* **PROBLEM**
For the listing beneath, state how many lines contain the string "three". Give the number by itself.

======== TASK INPUT

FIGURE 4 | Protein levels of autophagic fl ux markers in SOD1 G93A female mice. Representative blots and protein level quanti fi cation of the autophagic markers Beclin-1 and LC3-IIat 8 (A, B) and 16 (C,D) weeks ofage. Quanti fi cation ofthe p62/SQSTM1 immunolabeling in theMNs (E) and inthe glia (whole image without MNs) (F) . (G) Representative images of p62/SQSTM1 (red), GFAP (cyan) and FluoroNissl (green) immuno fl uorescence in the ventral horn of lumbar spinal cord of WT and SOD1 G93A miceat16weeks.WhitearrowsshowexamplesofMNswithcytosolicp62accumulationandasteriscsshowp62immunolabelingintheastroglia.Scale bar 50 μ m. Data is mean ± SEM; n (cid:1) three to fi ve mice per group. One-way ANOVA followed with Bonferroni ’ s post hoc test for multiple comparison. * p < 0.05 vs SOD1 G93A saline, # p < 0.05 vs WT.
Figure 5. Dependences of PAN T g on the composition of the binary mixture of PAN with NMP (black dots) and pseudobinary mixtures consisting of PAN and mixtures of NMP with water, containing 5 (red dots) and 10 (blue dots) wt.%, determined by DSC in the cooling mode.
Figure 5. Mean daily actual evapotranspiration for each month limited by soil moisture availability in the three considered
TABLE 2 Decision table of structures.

================
======== TASK INPUT

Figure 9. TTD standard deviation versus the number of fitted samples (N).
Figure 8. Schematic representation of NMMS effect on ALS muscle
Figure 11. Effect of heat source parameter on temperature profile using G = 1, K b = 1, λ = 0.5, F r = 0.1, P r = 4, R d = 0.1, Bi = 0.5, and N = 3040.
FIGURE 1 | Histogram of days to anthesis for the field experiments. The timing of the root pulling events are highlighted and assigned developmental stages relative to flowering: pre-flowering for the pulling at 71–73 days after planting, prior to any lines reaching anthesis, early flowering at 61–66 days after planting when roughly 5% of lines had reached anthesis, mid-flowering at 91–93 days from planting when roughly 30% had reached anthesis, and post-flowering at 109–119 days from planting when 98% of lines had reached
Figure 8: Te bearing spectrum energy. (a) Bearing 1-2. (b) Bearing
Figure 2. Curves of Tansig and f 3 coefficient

================
======== TASK INPUT

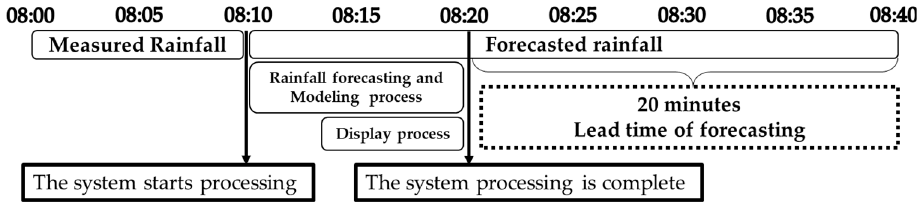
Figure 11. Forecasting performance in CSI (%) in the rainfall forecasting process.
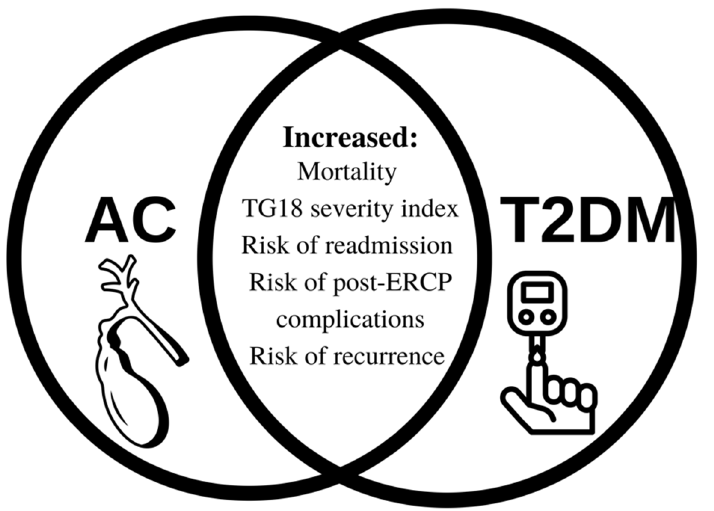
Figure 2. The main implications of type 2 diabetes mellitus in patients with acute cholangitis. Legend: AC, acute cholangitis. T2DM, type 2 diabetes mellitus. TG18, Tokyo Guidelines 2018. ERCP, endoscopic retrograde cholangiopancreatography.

================

* **TASK RESPONSE**
2